D.C. Attorney General Brian Schwalb announced Wednesday that EasyPay Finance had deceived a large amount of residents into paying interest rates significantly above the District’s legally allowed maximum rate. In addition to the financial settlement, the lender must follow strict operational conditions going forward to ensure that the company no longer takes advantage of residents and complies with D.C.'s consumer protection laws.

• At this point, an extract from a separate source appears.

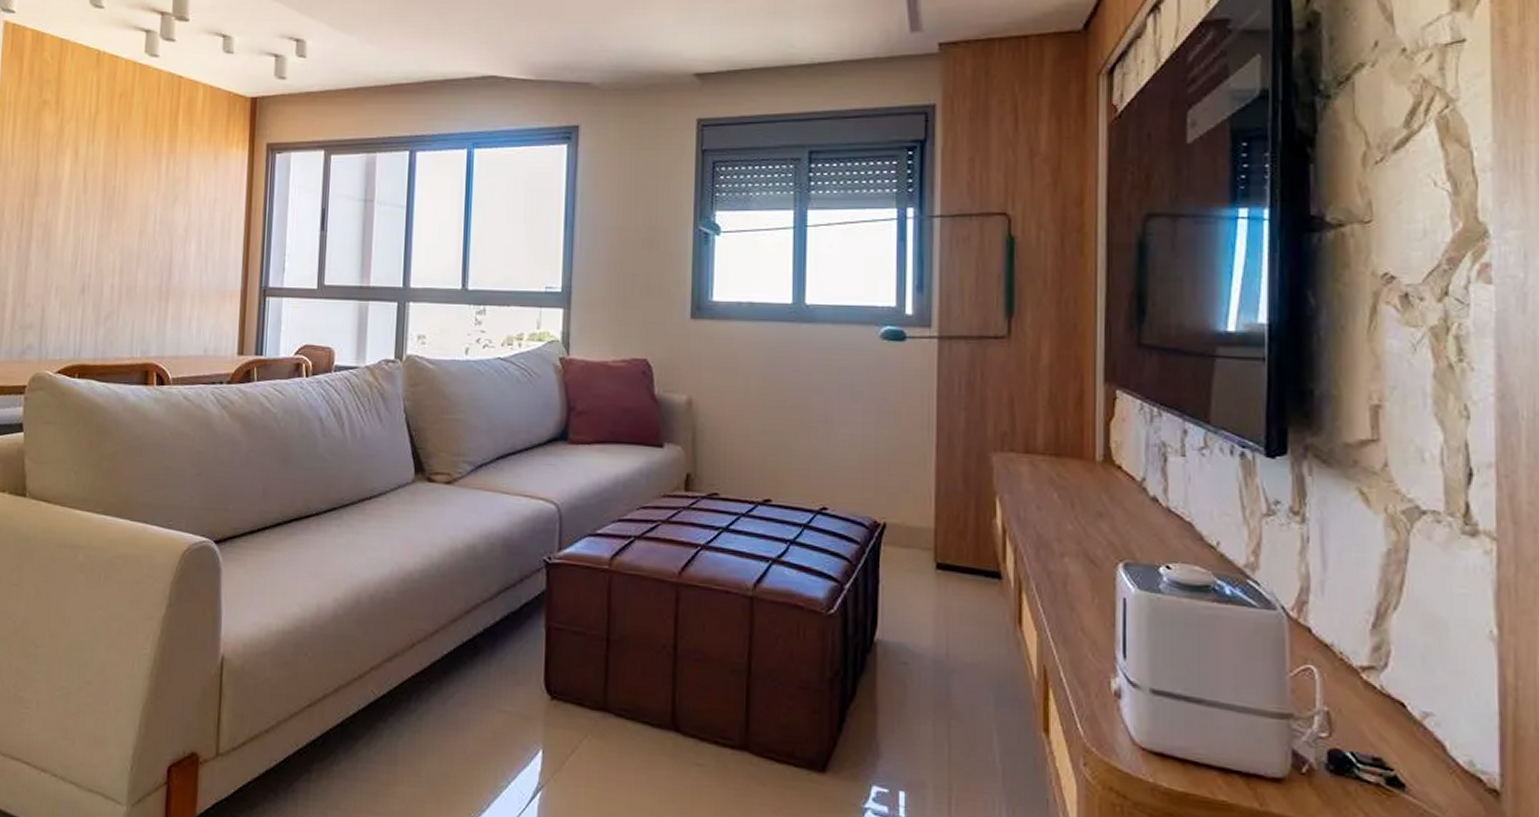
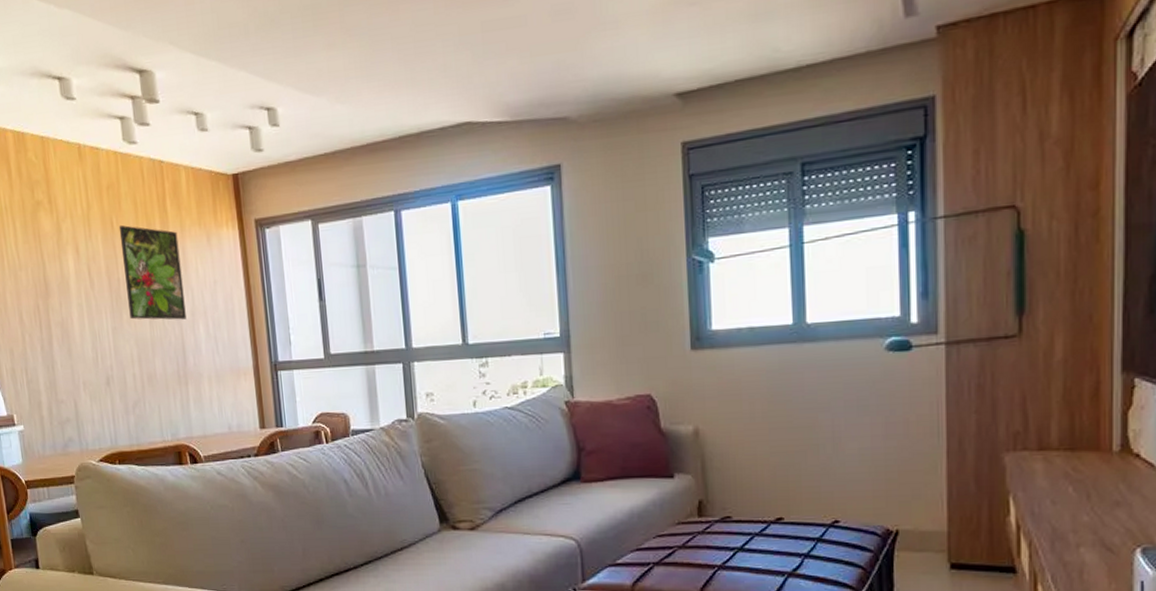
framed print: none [119,133,185,234] -> present [118,224,187,320]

“This investigation and settlement shuts down EasyPay’s practice of offering predatory loans at outrageously high interest rates to District borrowers,” said Schwalb said. “Using out-of-state banks as a cover to attempt to circumvent District laws, EasyPay charged customers exorbitant interest rates averaging 163% APR - roughly seven times higher than D.C.’s 24% limit - trapping consumers in cycles of debt that threatened to ruin their credit scores and financial security."

Schwalb said his office will continue to be aggressive when it comes to enforcing consumer protections. 

EasyPay offered financing for purchases in D.C. through two locations. Through an investigation it was discovered that from 2018-2022, the lender preyed on customers by providing loans with an average Annual Percentage Rate (APR) of 163%, a minimum APR of 35.9%, and a maximum APR of 198.98%. This is well above the District’s usury cap of 24% per year. 

As a result of OAG’s investigation and action, EasyPay must:  

  • Pay a total of $216,548.83 to provide full restitution to affected consumers and cover a payment to the District.    
    • $156,548.83 will be paid to affected consumers as restitution for the interest paid above D.C.’s cap; and   
    • $60,000 will be paid to the District.   
  • Not advertise or act as a service provider for loans or lines of credit to District consumers at an illegal rate. 
  • Facilitate permanent deletion from consumers’ credit reports of any negative credit information associated with the loans and lines of credit that it reported to credit bureaus.
  • Not collect on loans where consumers are at least 60 days past due and will not sell these loans for collection by others.